Art was one of two Purple Heart recipients in the 6811th. Our captain was so craven for recognition of the unit that he refused to distinguish between Koester's deserving wound and that of another GI who was hurt when a V-2 hit near the house in which he was shacked up with his British girlfriend.

 

 

6812: Operators of the Bombes

 

Bletchley Park relied on members of the Wrens to operate the bombes used to determine Enigma key settings. As the number of the Germans' Enigma-based ciphers increased, so did the numbers of bombes needed. At the peak, nearly two thousand Wrens were operating the bombes round the clock. For the women it was heavy going. Petty Officer Diana Payne subsequently recalled work on "the monster deciphering machines" as "soul-destroying but vital." After many months of this merciless routine, the strain began to show. As Payne reported, one Wren collapsed, rendered unconscious by overstrain. Another began to have nightmares from which she woke up desperately clutching a phantom drum of the sort she had been loading onto the bombes day after day. A girl who was due to have an operation became frantic with the thought that under the effects of the anesthetic she might give way and talk.

When in early 1944 fresh cadres of Americans began to move into that comer of Britain to help operate the bombes, their arrival was most welcome. These were the men of the 6812th Signal Service Detachment, 5 officers and 149 enlisted men. Whoever was doing the code-naming of the American outfits must have been a railway buff. The name for this unit was Rock Island. The troops were billeted on the northwest outskirts of London until they could get their own camp built, partly by their own labor, in the Middlesex town of Eastcote. Their three-shift work assignment was to operate an array of bombes in a building they called the Factory. They were close enough to London to be on the receiving end of a few V-weapons that overshot their target, but far enough away from Bletchley Park that they never went there and knew of its existence only via phone lines and teleprinter links. Here, too, the "need to know" limited the GIs from learning definitely that the messages on which they worked were ever broken. "We did what we were told," Paul Best of the detachment remembered later, "and had to take it on faith that our work was being effective in helping to solve the German messages."

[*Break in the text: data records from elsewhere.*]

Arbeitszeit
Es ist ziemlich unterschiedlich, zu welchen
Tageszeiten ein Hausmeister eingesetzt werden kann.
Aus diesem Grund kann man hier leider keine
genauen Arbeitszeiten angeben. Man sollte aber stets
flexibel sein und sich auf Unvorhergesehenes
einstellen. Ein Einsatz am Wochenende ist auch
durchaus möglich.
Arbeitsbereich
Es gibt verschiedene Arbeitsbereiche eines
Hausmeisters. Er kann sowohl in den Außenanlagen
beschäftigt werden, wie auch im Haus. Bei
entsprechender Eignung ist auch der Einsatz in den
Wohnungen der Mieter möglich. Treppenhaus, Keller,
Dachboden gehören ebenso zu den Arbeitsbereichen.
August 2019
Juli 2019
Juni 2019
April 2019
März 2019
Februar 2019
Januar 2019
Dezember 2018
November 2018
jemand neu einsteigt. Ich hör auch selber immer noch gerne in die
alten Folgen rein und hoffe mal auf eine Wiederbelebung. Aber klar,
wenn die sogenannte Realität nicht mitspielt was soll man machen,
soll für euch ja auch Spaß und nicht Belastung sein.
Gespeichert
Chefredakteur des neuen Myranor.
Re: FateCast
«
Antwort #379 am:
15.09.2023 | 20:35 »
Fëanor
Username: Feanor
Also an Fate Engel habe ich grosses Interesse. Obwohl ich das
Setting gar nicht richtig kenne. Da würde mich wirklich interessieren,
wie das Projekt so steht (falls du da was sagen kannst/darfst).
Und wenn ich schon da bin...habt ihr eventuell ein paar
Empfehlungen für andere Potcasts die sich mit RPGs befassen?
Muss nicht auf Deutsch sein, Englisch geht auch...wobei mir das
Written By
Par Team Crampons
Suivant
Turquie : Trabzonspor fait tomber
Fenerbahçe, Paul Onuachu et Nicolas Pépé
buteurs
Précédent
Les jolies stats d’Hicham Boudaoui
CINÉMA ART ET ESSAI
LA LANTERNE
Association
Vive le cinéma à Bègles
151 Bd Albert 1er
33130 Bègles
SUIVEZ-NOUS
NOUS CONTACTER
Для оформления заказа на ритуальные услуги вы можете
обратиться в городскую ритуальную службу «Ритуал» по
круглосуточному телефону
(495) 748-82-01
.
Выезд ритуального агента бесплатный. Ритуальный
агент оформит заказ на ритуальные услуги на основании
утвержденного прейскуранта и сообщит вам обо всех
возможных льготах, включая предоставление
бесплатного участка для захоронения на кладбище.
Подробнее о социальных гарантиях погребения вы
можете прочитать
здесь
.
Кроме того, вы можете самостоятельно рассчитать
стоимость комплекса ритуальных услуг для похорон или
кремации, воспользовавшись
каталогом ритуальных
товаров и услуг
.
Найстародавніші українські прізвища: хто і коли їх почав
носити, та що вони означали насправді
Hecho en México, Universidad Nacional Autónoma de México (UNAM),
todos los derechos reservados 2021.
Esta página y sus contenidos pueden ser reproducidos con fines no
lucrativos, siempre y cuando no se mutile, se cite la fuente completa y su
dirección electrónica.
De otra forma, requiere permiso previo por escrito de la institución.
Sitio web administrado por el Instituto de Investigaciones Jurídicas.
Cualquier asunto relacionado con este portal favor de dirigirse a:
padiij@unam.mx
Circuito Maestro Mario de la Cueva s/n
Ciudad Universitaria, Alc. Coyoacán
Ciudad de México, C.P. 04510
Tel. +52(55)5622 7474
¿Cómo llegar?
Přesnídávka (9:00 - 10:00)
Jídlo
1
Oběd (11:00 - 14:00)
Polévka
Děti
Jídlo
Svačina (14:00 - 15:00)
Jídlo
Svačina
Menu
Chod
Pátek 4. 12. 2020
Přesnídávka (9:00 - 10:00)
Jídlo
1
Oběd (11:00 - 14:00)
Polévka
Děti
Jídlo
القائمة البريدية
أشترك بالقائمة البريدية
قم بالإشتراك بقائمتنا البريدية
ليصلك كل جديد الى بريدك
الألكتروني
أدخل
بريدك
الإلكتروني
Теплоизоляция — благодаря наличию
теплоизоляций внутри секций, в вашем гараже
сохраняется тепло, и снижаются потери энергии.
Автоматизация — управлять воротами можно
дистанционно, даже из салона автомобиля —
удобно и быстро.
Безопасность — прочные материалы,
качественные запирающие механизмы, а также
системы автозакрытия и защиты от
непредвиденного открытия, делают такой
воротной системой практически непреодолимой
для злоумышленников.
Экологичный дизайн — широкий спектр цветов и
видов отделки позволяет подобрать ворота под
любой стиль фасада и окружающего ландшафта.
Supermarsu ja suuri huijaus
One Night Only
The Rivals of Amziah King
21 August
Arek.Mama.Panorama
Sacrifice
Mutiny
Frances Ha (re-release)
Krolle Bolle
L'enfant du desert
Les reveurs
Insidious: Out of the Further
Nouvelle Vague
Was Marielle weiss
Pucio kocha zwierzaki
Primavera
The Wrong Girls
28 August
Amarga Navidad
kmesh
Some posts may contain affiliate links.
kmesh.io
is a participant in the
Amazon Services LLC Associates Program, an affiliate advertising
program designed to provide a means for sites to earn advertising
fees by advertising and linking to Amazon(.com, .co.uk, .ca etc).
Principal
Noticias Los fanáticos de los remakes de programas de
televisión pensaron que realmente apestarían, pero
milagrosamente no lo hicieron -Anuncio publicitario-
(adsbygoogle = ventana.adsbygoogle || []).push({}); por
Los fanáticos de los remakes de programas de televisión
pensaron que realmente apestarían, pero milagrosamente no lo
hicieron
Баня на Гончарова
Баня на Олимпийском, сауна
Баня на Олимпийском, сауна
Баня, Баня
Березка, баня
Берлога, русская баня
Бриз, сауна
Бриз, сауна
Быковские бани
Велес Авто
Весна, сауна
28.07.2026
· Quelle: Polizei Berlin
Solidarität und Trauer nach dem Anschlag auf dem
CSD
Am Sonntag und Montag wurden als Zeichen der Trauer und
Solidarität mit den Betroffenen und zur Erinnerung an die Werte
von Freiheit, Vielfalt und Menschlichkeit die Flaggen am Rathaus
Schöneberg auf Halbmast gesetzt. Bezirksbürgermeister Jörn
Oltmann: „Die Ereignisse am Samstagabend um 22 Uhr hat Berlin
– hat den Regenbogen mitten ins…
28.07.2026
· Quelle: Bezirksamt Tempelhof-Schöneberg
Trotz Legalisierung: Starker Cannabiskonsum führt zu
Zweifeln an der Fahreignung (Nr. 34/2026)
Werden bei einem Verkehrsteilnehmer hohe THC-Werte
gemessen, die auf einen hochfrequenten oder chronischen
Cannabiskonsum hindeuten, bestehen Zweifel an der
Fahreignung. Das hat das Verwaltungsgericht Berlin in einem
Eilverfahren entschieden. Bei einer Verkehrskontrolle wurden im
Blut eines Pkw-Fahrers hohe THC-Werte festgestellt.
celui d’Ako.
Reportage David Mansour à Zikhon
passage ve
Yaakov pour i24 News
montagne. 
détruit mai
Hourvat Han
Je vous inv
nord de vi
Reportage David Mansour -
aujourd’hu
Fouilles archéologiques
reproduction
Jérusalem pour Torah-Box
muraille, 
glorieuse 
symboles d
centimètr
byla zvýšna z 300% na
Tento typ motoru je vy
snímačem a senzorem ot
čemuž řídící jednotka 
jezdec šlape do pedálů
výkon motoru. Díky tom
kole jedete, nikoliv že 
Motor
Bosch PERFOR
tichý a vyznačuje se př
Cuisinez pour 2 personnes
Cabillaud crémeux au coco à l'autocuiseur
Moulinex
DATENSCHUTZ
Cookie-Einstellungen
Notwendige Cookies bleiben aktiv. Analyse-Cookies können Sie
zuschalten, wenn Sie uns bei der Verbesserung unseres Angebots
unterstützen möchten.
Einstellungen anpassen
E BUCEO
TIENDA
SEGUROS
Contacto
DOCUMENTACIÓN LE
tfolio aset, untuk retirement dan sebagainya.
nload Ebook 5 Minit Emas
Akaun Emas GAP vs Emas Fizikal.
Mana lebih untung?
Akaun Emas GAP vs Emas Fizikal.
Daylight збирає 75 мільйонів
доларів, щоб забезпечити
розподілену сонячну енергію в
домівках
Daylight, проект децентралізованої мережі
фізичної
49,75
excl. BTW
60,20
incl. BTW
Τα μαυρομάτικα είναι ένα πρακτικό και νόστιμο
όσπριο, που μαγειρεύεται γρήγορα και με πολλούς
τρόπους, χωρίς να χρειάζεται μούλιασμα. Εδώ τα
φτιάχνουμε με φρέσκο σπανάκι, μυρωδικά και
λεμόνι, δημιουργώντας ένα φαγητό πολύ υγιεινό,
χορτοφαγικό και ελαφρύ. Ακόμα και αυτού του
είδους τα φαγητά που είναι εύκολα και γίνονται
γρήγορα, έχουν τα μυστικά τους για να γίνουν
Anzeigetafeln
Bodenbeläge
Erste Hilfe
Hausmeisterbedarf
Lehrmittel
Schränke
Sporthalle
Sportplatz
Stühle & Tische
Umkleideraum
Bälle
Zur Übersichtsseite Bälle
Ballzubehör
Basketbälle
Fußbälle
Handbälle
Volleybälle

Their orders came from Bletchley Park in the form of "menus" instructing them what to do. As Best explained,

 

Each drum of a bombe was an analogue of a rotor of the Enigma machine, with 26 letter positions on each drum. BP would send us a menu based on a crib of a German phrase that they hoped would be found in the message. The operator would place the drums on the bombe in the order specified by BP, turn them to the menu positions, plug in the cables at the rear, again according to the menu instructions, and switch on the machine. Essentially we were seeking a yes-or-no answer as to whether the crib was actually a part of the message. If the answer was no, we would keep the bombe running through its fifteen-to-twenty minute cycle and nothing would happen. We would call BP and report, "Sorry, that menu was no good." But if there was a "hit," the bombe would hunt for a voltage that indicated a circuit closing and would stop. We would note all the rotor positions and set up our replica of an Enigma machine in those positions to test whether the hit was confirmed. Then we would send the confirmation back to BP and wait for our next menu. With all that array of bombes in the Factory, we could check out hundreds, thousands, of possible cribs in a single day.

 

As with the men of the 6811th, those of the 6812th were haunted by their secret knowledge. "It was a load to carry," Best recalled. "Here we were, operating replicas of the Germans' encoding machines and, what's more, also operating the still more complex machines that, we felt sure, were being used to conquer the German machines. We dreaded the possibility of one of us going off his rocker and being unable to hold it in any longer. It never happened, but the possibility hung over us like an inescapable cloud."